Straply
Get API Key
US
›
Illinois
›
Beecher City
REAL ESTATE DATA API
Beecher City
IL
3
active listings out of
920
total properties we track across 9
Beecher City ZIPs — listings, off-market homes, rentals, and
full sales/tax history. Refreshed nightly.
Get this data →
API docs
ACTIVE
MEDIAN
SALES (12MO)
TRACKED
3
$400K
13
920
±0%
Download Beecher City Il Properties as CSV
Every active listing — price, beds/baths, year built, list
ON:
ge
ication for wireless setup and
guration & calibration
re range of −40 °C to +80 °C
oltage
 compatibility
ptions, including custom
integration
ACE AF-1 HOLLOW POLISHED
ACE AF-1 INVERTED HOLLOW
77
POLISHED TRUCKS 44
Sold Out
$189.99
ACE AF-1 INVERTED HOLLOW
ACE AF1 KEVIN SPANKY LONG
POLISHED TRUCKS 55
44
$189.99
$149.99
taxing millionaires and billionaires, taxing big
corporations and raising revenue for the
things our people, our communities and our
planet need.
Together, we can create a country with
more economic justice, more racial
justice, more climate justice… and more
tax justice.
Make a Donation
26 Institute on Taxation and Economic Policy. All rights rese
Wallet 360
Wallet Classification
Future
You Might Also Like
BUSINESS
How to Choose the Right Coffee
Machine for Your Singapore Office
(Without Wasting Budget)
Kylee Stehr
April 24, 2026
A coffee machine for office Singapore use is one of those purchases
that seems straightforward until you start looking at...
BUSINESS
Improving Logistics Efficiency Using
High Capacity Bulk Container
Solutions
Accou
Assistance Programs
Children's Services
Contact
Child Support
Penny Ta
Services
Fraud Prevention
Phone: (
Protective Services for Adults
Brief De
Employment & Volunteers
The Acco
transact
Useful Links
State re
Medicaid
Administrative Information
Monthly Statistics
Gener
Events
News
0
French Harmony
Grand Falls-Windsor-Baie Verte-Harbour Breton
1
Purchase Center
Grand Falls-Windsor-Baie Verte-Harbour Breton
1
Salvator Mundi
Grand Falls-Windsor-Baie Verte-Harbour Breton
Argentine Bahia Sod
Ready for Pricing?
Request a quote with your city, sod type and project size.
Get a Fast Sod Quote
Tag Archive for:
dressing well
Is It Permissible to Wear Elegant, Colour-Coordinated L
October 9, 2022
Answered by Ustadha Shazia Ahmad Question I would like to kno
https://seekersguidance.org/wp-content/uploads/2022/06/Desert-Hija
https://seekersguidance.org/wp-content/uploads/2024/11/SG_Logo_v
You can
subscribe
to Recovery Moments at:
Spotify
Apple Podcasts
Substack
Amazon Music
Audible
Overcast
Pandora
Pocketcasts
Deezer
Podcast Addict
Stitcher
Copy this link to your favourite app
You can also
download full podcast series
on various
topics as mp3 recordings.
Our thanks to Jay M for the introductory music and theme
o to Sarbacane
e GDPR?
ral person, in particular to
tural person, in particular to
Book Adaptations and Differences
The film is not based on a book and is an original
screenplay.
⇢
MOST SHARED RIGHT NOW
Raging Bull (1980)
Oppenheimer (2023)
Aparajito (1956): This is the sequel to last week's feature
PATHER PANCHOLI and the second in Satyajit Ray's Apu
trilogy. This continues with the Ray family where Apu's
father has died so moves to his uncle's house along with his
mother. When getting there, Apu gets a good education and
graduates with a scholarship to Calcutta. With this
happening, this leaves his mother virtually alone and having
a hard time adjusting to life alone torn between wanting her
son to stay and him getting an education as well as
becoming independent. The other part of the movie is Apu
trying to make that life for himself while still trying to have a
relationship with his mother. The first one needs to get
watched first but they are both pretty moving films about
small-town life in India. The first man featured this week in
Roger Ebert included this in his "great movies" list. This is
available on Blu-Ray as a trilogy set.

◇ ◇ ◇ ◇

## INSTRUCTIONS FOR THE TASK
Which lines in the items contain the string "uploads"? Pick out each of those lines and copy it in full.

## RESULT OF THE EXERCISE
https://seekersguidance.org/wp-content/uploads/2022/06/Desert-Hija
https://seekersguidance.org/wp-content/uploads/2024/11/SG_Logo_v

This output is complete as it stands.